Higgins Jr. likened the experience of systematic racism for Black Americans to the stages of loss and grief, beginning with behaving as if there isn’t a problem in the denial stage and working to developing a plan and doing all one can to confront systematic obstacles in the acceptance stage. He also noted different forms of racism: individual, which is person-to-person and includes bias, stereotyping, microaggressions and macroaggressions; structural, which is institutional-to-people and involves policies and practices that benefit one group of people over another; and the aforementioned systematic form.

Systematic racism has significant effects on the physical health and health care of Black Americans, according to Higgins Jr. Specifically, social determinants shape the distribution of money, power and resources on the global, national and local levels, which in turn can alter neighborhoods, health care, economic stability, education and communities. Racial divides remain even when controlling for socioeconomic factors, Higgins Jr. noted. Relevant statistics that highlight these disparities included a 1.6 times higher pregnancy death rate among Black women with college degrees and a 3 times higher death rate for Black newborns who were assigned to white physicians.

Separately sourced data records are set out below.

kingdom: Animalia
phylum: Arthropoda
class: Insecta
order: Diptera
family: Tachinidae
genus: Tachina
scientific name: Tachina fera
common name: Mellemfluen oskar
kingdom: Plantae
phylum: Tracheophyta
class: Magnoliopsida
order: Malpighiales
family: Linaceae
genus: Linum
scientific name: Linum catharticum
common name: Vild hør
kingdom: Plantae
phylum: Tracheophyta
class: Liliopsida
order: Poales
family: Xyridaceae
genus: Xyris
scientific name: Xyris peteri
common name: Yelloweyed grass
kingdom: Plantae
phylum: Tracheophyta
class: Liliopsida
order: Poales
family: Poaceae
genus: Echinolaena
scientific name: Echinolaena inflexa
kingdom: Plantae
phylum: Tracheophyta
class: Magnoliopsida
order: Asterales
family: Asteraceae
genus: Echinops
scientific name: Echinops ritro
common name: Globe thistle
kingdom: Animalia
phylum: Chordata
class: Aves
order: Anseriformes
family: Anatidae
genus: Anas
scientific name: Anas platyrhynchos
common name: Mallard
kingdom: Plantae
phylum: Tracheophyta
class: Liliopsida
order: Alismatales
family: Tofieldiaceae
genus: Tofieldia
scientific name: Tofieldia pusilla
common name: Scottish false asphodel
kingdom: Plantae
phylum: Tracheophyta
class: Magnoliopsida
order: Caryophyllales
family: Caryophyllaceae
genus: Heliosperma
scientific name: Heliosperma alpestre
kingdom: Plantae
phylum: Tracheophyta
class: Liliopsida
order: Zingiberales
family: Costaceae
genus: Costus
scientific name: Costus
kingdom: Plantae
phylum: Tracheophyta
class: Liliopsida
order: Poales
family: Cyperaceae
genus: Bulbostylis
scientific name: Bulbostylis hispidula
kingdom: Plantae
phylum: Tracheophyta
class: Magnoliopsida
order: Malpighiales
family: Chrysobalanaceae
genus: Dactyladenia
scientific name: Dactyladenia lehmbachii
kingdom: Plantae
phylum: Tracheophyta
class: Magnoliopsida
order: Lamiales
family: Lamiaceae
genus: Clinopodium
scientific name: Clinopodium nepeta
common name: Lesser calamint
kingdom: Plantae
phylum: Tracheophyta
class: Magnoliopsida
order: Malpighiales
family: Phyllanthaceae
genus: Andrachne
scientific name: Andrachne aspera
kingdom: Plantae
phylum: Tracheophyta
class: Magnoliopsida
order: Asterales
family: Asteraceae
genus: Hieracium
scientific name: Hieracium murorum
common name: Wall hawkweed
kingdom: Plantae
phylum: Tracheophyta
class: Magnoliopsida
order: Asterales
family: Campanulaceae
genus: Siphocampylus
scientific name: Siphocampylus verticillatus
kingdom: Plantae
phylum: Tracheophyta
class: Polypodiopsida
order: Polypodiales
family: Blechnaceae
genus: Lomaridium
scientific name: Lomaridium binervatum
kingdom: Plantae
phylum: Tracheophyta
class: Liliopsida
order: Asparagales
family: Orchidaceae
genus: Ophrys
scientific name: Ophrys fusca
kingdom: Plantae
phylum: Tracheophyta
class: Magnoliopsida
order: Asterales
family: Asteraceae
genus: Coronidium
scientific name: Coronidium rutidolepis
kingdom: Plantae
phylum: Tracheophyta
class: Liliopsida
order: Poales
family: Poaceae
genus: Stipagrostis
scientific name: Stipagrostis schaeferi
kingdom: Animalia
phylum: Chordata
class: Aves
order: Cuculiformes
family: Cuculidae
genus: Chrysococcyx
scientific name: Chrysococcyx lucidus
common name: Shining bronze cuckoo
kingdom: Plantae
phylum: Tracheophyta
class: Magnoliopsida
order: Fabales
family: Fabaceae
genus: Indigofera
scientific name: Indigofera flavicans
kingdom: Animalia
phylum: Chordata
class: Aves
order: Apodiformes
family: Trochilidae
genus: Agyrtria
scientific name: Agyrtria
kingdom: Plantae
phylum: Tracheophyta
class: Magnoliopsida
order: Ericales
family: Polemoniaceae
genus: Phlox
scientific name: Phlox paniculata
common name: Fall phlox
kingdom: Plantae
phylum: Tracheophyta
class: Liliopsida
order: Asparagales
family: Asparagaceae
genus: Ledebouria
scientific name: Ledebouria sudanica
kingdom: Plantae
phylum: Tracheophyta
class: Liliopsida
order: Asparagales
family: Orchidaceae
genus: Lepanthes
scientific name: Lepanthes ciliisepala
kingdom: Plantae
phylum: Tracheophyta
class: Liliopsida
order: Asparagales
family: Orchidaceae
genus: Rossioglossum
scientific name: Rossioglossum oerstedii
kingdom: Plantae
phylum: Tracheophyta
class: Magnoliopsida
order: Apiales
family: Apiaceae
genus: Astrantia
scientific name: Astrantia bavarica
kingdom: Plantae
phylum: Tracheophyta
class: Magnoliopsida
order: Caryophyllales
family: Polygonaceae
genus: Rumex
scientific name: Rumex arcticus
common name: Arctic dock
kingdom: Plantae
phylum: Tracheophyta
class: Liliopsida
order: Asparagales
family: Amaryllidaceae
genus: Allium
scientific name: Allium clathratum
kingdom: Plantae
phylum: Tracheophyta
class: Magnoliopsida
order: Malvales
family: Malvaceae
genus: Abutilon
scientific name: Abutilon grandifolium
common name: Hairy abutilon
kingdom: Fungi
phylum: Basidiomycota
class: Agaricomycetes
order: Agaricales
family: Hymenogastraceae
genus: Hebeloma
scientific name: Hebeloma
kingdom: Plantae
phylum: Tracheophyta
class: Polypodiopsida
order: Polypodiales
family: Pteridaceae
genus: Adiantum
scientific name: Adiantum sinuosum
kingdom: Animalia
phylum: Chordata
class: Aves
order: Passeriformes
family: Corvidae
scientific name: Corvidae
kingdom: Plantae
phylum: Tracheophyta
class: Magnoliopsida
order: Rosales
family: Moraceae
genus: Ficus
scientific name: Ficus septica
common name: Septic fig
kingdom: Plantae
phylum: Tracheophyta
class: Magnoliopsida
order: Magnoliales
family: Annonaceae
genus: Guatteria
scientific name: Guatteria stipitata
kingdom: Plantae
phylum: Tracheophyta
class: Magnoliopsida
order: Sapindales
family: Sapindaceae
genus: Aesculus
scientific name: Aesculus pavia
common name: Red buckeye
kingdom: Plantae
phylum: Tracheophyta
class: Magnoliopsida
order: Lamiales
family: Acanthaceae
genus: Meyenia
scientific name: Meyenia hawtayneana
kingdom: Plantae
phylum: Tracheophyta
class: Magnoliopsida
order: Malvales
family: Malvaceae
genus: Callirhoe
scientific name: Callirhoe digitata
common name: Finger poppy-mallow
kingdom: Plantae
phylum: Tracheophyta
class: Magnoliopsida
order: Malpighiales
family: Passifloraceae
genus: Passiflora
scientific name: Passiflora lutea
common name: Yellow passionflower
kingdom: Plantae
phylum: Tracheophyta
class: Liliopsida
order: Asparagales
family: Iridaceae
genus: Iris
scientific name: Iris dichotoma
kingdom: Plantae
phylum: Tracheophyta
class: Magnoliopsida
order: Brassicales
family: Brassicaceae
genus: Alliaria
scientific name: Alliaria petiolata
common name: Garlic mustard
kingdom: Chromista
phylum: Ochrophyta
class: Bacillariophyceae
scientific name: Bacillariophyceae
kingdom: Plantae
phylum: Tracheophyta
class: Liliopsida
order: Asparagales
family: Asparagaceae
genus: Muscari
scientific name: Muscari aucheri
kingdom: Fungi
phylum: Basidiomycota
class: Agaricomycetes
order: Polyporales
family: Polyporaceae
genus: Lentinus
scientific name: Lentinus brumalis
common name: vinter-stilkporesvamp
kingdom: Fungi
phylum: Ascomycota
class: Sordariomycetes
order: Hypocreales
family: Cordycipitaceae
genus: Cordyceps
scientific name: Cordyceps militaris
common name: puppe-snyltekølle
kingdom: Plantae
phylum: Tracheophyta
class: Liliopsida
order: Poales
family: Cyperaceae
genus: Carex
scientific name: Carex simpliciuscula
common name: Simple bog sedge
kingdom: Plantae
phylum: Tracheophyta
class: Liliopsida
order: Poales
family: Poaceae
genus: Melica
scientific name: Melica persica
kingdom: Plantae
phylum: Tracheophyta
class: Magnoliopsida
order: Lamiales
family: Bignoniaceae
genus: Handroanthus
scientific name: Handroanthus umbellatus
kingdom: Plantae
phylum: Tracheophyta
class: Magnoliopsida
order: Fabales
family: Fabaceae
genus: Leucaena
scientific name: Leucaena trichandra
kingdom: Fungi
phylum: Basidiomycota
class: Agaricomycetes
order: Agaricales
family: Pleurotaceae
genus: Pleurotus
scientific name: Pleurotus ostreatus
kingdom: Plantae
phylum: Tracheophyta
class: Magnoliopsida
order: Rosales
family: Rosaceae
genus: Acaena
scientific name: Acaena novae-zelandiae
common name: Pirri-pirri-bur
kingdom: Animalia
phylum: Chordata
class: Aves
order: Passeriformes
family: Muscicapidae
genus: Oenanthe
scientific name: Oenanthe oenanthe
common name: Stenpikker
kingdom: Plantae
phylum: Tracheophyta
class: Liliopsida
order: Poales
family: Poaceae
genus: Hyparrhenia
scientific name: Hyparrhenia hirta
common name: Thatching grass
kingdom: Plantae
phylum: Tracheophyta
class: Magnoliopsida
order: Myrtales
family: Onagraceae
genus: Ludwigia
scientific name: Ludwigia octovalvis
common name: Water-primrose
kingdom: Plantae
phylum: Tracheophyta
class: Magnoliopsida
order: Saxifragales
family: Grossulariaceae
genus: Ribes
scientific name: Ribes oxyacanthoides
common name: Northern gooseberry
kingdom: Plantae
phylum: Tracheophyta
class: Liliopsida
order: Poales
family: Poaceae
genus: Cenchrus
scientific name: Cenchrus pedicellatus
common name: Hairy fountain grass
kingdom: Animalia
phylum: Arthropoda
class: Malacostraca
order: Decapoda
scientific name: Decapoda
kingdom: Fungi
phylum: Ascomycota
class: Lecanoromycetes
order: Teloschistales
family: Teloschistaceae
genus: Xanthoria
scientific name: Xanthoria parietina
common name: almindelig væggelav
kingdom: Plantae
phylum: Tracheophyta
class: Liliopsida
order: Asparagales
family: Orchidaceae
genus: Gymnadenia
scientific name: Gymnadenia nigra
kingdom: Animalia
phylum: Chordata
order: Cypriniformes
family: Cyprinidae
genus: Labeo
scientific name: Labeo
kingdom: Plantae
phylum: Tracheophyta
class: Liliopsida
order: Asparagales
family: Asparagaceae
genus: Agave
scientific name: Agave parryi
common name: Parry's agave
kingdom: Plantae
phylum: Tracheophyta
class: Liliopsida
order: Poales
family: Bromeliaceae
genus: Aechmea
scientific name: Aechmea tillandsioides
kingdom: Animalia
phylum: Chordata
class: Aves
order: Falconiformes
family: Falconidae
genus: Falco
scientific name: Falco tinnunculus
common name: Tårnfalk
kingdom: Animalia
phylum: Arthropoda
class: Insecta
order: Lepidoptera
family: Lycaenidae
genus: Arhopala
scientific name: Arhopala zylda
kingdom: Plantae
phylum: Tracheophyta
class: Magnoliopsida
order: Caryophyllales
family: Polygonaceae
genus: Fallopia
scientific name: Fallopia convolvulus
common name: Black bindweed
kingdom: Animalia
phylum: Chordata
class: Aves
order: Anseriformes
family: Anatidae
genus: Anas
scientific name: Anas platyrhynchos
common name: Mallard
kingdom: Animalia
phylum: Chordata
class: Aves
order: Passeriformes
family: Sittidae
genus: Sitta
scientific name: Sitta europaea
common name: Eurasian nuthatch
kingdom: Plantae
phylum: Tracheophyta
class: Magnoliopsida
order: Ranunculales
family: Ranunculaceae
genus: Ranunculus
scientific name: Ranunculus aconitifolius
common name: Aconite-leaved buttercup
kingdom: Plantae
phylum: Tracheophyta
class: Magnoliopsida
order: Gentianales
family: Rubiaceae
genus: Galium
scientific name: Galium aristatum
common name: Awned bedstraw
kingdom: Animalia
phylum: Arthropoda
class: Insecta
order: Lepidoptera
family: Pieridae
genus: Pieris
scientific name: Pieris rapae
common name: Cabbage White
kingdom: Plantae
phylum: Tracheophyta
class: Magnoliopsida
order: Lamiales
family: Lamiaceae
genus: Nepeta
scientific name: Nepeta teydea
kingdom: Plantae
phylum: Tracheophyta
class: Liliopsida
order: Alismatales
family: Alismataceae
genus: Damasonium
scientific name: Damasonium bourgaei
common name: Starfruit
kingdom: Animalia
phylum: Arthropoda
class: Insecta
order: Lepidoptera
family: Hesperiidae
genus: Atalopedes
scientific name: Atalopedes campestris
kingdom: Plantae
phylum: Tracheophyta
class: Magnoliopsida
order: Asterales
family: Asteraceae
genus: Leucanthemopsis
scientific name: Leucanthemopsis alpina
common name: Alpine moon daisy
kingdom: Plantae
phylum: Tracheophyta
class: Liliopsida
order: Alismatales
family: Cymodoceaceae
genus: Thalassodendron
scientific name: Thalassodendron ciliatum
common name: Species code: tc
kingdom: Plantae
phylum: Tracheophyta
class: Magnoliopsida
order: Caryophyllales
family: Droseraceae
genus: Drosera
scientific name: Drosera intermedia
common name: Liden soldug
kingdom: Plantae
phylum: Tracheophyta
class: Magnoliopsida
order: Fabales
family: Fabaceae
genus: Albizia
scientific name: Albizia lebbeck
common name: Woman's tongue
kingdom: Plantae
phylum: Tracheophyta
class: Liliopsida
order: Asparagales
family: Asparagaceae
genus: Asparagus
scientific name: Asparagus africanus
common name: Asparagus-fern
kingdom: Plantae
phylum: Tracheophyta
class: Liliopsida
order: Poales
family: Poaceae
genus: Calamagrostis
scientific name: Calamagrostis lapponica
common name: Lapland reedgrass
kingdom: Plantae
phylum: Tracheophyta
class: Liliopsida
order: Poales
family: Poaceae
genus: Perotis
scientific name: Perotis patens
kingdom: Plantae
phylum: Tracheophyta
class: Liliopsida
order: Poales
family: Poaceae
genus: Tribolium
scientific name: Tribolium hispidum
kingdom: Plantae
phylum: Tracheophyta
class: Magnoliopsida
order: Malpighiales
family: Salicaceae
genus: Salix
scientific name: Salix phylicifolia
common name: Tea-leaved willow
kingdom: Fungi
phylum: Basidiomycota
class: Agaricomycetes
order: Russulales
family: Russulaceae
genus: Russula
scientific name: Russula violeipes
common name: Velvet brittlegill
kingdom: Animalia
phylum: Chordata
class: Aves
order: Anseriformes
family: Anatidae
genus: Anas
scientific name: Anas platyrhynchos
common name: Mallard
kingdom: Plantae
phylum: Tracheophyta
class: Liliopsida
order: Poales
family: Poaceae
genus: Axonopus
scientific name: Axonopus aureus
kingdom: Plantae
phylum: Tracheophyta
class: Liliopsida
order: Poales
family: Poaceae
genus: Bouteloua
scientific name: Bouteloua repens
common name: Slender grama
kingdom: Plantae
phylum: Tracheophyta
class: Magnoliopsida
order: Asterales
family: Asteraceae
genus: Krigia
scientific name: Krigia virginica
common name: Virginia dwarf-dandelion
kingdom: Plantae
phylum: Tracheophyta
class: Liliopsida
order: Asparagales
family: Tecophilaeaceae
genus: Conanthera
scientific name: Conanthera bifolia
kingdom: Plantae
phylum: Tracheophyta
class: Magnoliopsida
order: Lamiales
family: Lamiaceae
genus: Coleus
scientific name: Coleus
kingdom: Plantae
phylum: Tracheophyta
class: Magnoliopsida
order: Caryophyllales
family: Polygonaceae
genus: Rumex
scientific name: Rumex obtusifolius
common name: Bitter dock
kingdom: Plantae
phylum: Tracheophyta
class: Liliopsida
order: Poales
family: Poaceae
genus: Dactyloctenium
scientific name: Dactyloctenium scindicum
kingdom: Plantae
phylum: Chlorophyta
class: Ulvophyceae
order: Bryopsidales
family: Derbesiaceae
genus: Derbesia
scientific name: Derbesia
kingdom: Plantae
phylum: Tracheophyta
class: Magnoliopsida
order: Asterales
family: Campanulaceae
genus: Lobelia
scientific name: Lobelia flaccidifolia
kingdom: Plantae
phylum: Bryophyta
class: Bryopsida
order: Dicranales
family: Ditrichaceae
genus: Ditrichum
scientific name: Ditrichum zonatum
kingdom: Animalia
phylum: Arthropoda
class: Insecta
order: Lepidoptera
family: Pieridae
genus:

Housing has also been affected by systematic racism, with factors like redlining, displacement, exclusion and segregation having led to a “gross denial of generational wealth,” Higgins Jr. said. Other racial disparities are prevalent in incarceration rates, availability of nutritional options, environmental racism, educational/intellectual gaps, work and employment opportunities and media portrayal of the stereotypical “Black super thug.”

“The fact is that we're generationally behind coming out of slavery, where we did not own anything for ourselves,” Higgins Jr. said. “Black children and adolescents are less likely to be seen to have a mental illness and more likely to be seen as having an internal issue of how they act and behave, and they’re less likely to be referred to a counselor and more likely to be referred to the assistant principal.”

Higgins Jr. emphasized the importance of anti-racism as a means of improving the mental and physical outcomes of Black Americans.

“We can look at what is unwell in the country, but we also need to take a closer look at what we do about it,” he said. “We not only have to say that we don't like racism in our country, but we need to be anti-racist, which is an active and conscious effort to work against multi-dimensional aspects of racism.”